This article describes a number of best practices for managing system fault tolerance when implementing BoKS in your organization.
System fault tolerance
As BoKS is a single-master server design, you must always be prepared and have a plan in place for any potential outage of the BoKS Master.
The system will continue to be able to serve BoKS Server Agents through the Replicas if the Master goes down, thus ensuring system availability, but a number of things in the system will cease to function:
- Database replication
- System administration (including updates of e.g. user accounts to Server Agents)
- Updates to the database, including password updates
- Audit log consolidation
- AD bridge (synchronization from Active Directory)
- LDAP synchronization
Even though promoting any Replica to become the Master is a straight-forward process, the Master may have configuration data defining its behavior and that may be crucial to proper behavior of the system.
Recommended best practices:
- Make sure you have system monitoring in place to ensure that any faults are discovered as quickly as possible.

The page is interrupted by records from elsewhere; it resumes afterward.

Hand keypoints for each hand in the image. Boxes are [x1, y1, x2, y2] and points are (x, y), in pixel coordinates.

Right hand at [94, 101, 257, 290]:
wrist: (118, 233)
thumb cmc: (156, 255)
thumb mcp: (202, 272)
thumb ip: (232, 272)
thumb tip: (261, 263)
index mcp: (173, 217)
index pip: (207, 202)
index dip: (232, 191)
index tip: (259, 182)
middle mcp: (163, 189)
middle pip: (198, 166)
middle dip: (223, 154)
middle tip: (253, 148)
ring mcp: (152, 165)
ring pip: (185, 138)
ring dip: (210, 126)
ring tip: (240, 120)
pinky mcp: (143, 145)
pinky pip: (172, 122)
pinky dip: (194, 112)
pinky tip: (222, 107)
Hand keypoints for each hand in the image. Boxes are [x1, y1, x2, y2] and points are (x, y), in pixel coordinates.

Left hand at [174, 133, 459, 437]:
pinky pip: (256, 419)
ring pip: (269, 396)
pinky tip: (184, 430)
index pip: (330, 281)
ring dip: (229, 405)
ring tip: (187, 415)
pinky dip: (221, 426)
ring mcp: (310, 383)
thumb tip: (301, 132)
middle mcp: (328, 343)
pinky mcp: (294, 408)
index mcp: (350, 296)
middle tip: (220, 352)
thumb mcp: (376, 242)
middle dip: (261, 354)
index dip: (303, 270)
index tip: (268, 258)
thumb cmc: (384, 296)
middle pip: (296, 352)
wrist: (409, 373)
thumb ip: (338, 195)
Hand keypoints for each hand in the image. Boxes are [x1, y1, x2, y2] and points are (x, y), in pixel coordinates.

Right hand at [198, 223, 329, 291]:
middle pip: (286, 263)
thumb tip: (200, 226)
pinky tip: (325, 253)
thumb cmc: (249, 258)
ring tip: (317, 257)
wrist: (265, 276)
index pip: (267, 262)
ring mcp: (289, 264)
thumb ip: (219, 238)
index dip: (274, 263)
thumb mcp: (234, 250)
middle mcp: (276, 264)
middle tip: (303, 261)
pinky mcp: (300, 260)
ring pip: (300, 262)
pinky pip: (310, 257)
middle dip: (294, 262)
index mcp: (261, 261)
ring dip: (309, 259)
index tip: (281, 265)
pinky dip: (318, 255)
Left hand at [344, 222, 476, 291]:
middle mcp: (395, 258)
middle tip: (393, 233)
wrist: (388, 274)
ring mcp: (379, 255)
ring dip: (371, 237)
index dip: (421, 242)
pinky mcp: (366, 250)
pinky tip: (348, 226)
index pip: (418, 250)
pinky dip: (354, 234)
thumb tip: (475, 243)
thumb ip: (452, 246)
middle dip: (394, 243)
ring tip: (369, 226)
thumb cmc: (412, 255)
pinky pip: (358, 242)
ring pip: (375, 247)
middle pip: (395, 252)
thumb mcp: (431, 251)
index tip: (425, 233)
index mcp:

- Have procedures in place that allow you to determine in what circumstances you:
a) try to fix any issues on the Master without converting the failover Replica to Master, and
b) convert the failover Replica to Master.
- Designate a Replica to be the new Master in case of a longer outage of the current Master - this is primarily a question of keeping certain configuration files in sync with the regular BoKS Master. For details, see article #11721 Reference: Configuring a Replica for Failover.
- During system maintenance on the BoKS Master (e.g. OS patching etc), either ensure that there are enough Replicas running or communicate an outage to end users. If you have a good estimate of the Master downtime required, you can determine the need whether to convert a failover Replica to the Master based on predefined procedures.
- In the event of Replica outage, ensure that the remaining Replica servers can handle load.
- Network topology is important to consider. It is generally recommended that Replicas be paired in data centers. With one BoKS server in a data center, during outage all traffic goes over WAN. It is better to have 2 or more BoKS servers, and it is recommended to ensure that at least one is up when doing system maintenance.